Indian Culture - Its Heights and Lights

Preface for the book: Light from the Orient 

India has been held in high esteem of late by Western Oriental scholars. From the most ancient period, destiny has entrusted India with the supreme task of upholding spiritual culture. From a historical perspective beyond the reach of memory, Indian civilization reaches into the present with full vigor. A galaxy of great men and women down the long, checkered history of Indian culture stood for the highest aspirations of the Indian mind and this hallowed tradition helps to remind the common people of its supreme importance. The greatest men and women of India were messengers of the Spirit who taught through their elevated lives, the fundamental unity of all in Divinity. Their universal attitude of love and harmony, peace and enlightenment, renunciation and service, deeply imprinted in the minds of the people the dominance of Spirit over matter. 

Civilization in India, therefore, is inseparable from the spiritual philosophy that permeates every aspect of India’s culture, filtering through the uppermost to the lowest strata of India’s population. Prof. Radhakrishnan rightly observes: 

In many other countries of the world, reflection on the nature of existence is a luxury of life. The serious moments are given to action, while the pursuit of philosophy comes up as a parenthesis. In the West, even in the heyday of its youth, as in the times of Plato and Aristotle, it leaned for support on some other study as politics or ethics. . . In India, philosophy stood on its own legs, and all other studies looked to it for inspiration and support. 

“The destiny of a nation as of an individual,” S. Radhakrishnan writes, “depends upon the direction of its life forces, the light that guides it, and the laws that mold it.” A Western observer elaborates on this theme:  

But, beyond the political and scientific benefits that India has offered to man, and that she will undoubtedly continue to offer as her economy develops, there is something far more significant in the essential art of living, in the process of man’s understanding of himself; in the subtler realms of mind and spirit are to be found India’s greatest contribution. 

The well-traveled Mark Twain (1835-1910) recognized that “India is the cradle of the human race, the birthplace of human speech, the mother of history, the grandmother of legend and the great-grandmother of tradition. Our most valuable and most instructive materials in the history of man are treasured up in India only.” 

THE INFALLIBILITY AND ANTIQUITY OF THE VEDAS 

Max Müller recognized “the larger and deeper meaning” of the Vedas as Sruti, revealed scriptures: 

The Veda is looked upon, from the earliest times of which we know anything in India, as superhuman; not as invented and composed, but only as seen by men, that is, by inspired seers, as eternal, as infallible, as divine in the highest sense. 

The inspired seers, steeped in freedom of thought, were fearless. Müller greatly admired the untainted truthfulness and straightforwardness of these authors of the Vedas

What I admire in Indian philosophers is that they never try to deceive us as to their principles and the consequences of their theories. If they are idealists, even to the verge of nihilism, they say so, and if they hold that the objective world requires a real, though not necessarily a visible or tangible substratum, they are never afraid to speak out. . . . The Vedantist, for instance, is a fearless idealist, and, as a monist, denies the reality of anything but the One Brahman, the Universal Spirit, which is to account for the whole of the phenomenal world. . . .They do not allow themselves to be driven one inch beyond their self-chosen position. . . .there is one thing which we cannot help admiring, and that is the straightforwardness and perfect freedom with which [the Indian systems of thought] are elaborated. However imperfect the style in which their theories have been clothed may appear from a literary point of view, it seems to me the very perfection for the treatment of philosophy. It never leaves us in any doubt as to the exact opinions held by each philosopher. We may miss the development and the dialectic eloquence with which Plato and Hegel propound their thoughts, but we can always appreciate the perfect freedom, freshness, and downrightness with which each searcher after truth follows his track without ever looking right or left.

→ RECORDED DATA
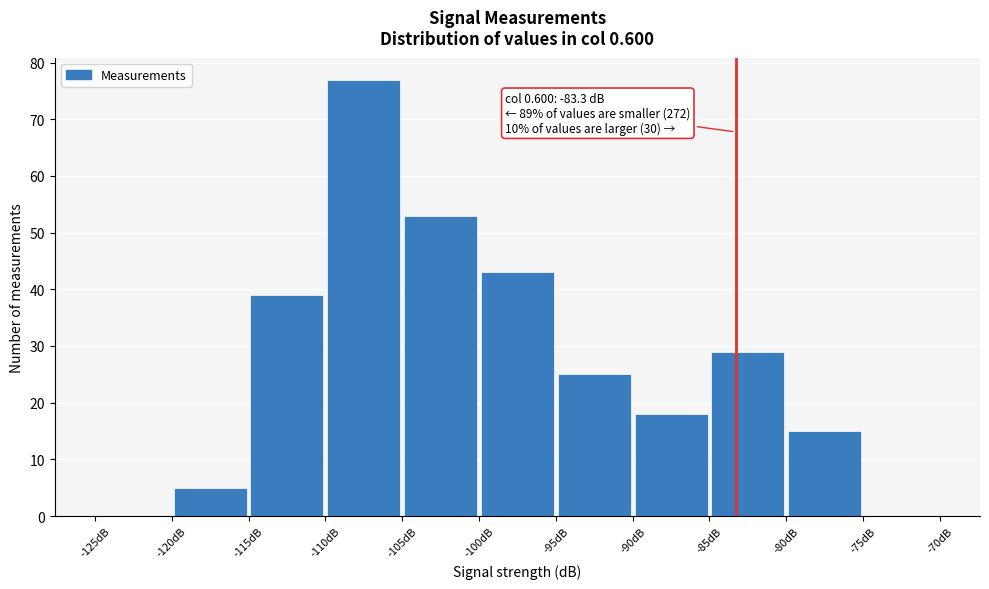

Over which range of the x-axis is the bar tallest?

-110 to -105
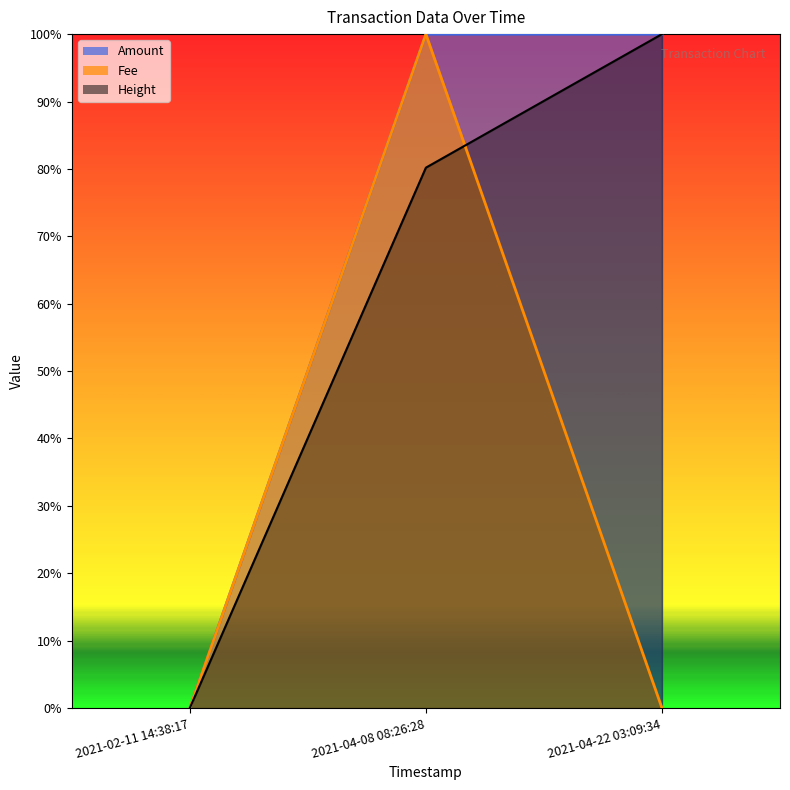

What are all the series names shown in the legend?

Amount, Fee, Height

→ AIM OF THE TASK
Can you pick up the preface on Indian culture and the Vedas after its final sentence and carry it on from there?

→ RESULT OF THIS TASK
This highlights the fact that the Vedas have no age or single author. Dr. S. N. DasGupta, in his History of Indian Philosophy, writes of the antiquity of the Vedas and their present influence: 

When the Vedas were composed, there was probably no system of writing prevalent in India. But such was the scrupulous zeal of the Brahmins, who got the whole Vedic literature by heart by hearing it from their preceptors, that it has been transmitted most faithfully to us through the course of the last three thousand years or more with little or no interpolations at all. 

The origin of the Vedic Age is lost in obscurity, enshrouded in the dim, distant past. It goes back centuries before the birth of Lord Buddha. In the absence of documentation, scholars must speculate in order to establish a date for the Vedas. They agree that their date in antiquity cannot be fixed. Müller arrives at a calculation of the date 1200 B. C. by 

generalization. Maurice Winternitz finds evidence of continuity in the Indian literature over a period of a few millennia before the era of Christ and places the origin of Vedic literature between 2000 and 2500 B. C. Using astronomical calculations from the Rg Veda itself, Mr. Tilak dates the hymns at about 4500 B. C. as does Hermann Jacobi, who also fixes the date close to 4500 B. C. This date is corroborated by P. C. Sen Gupta, who specifically calculates that an eclipse described in verses of the Rg-Veda (40.5-9) actually occurred on July 26, 3928 B. C.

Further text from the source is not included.